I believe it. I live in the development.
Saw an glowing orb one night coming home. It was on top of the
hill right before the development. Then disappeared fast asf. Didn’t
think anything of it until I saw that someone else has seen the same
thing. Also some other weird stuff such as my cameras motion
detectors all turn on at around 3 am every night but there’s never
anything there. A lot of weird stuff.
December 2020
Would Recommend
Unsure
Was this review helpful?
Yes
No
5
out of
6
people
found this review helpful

======

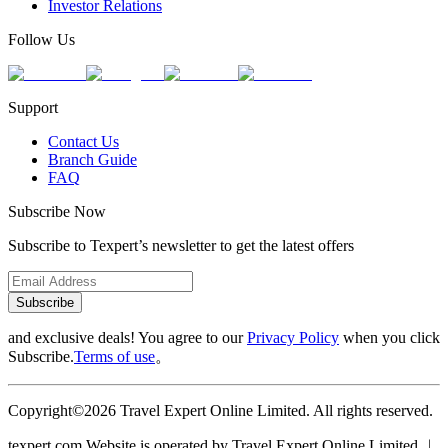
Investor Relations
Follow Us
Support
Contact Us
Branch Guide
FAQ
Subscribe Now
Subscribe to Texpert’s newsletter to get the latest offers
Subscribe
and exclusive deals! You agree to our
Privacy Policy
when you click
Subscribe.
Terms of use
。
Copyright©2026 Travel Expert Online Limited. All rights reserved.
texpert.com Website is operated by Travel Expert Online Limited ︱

======

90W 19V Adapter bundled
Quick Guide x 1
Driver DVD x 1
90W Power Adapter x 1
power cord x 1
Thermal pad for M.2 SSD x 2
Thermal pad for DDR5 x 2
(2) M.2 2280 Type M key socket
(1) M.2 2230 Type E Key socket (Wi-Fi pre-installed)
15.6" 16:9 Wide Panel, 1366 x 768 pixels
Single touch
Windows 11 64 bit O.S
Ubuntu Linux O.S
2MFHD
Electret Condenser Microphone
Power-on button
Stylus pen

======

- Exercise requirements -
From the entries above, give again exactly the lines running from the line with "I believe it. I live in the development." to the line with "found this review helpful"; include both of those lines.

- Output for this exercise -
I believe it. I live in the development.
Saw an glowing orb one night coming home. It was on top of the
hill right before the development. Then disappeared fast asf. Didn’t
think anything of it until I saw that someone else has seen the same
thing. Also some other weird stuff such as my cameras motion
detectors all turn on at around 3 am every night but there’s never
anything there. A lot of weird stuff.
December 2020
Would Recommend
Unsure
Was this review helpful?
Yes
No
5
out of
6
people
found this review helpful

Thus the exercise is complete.